══ Text block ══

ME AND MY SISTER TELL EACH OTHER EVERYTHING

BATS Theatre, The Heyday Dome, 1 Kent Tce, Wellington

14/09/2017 - 23/09/2017

Production Details



My sister is amazing. She has it all together, great life and fantastic job – and she’s happy. So happy. 

Fuck I hate her.

“Siblings are the longest and, often, closest relationship people have and I always thought it was weird people weren’t telling more stories about them. Our brothers and sisters know everything about us, they are the people who can help us best and, on the other hand, the people who can hurt us the worst. There’s a lot of drama in that. There’s a lot to say and we’re only scratching the funny, weird, sad surface.”Writer & Director, Uther Dean

From My Accomplice who brought you Watch, A Play About Space and Joseph K, Me and My Sister Tell Each other Everything stars Freya Daly Sadgrove & Maria Williams and looks at that super special sibling bond you only share with those humans. No one else can understand – you know EVERYTHING about each other, the good, the bad and the ugly. (and the naked, drunk, stupid, sad and glorious)

Love and hate – Me And My Sister Tell Each Other Everything is a family-unfriendly new play about sibling relationships set to song and hubris.

═══

■ **Exercise instructions**:
1 – Render this sentence from the theatre listing in Spanish: "Our brothers and sisters know everything about us, they are the people who can help us best and, on the other hand, the people who can hurt us the worst."
2 – Pick up the theatre listing for the play about sisters after its last sentence and carry it on.

══ Given material ══

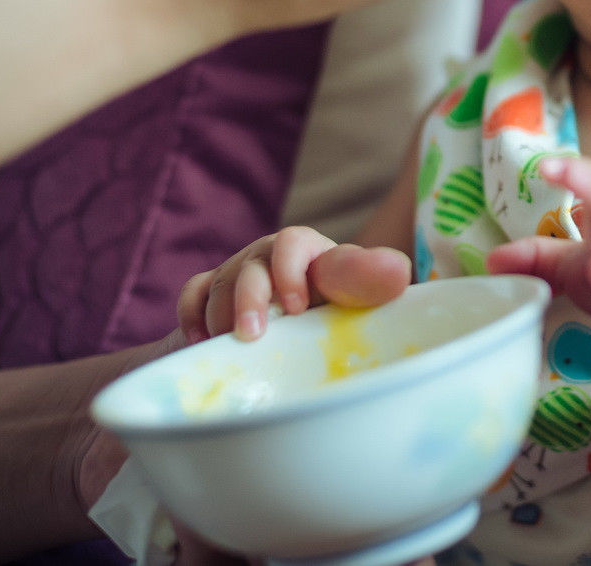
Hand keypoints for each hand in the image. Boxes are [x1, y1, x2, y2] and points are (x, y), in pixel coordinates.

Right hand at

═══

■ **Per-task outputs**:
1 – Nuestros hermanos y hermanas lo saben todo de nosotros; son las personas que mejor pueden ayudarnos y, por otro lado, las que más daño pueden hacernos.

2 –
BATS Theatre, The Heyday Dome, 1 Kent Tce, Wellington
14-23 September 2017
8pm
TICKETS: $22/16
BOOKINGS: www.bats.co.nz / 04 802 4175

Please note: This production contains extensive detailed discussion of suicide and suicide imagery.  


Cast:
Freya Daly Sadgrove & Maria Williams

Lighting Design & Technical Operation by Zoë Higgins
Sound & Music Design by: Oliver Devlin
Dramaturgy by: Hannah Banks
Publicity by: Brianne Kerr 


Theatre ,


Well-conceived, well executed, adventurous drama

Review by Tim Stevenson 15th Sep 2017

Something remarkable is going on at BATS Theatre at the moment. It’s a play called Me and My Sister Tell Each Other Everything, and it’s a no-holds-barred portrayal of the relationship between two sisters. It’s also an outstanding display of acting skill, courage and stamina from the two performers, Freya Daly Sadgrove and Maria Williams, and of dramatic mastery on the part of writer and director Uther Dean. 

Jos and Murph are sisters. Murph, played by Sadgrove, is a wry, cynical, sloppy, mordantly funny indie musician who spends a lot of time on her own checking out Twitter and Tinder and feeling aimless. Jos, played by Williams, works in the hotel industry, is super tidy and organised, in a steady relationship with a guy who works at Fletcher’s, and likes to accentuate the positive. Jos and Murph are joined together by ancient sibling bonds, shared experiences, sense of humour and, as will become increasingly obvious during the play, love.

In terms of external events, the action of the play revolves around two episodes. One goes back to their childhood and involves a doll’s house. The other takes place in the present, and involves a crisis in Murph’s life which makes her reach out to Jos. At stake are two lives, both literally and in terms of ability to live authentically and joyfully.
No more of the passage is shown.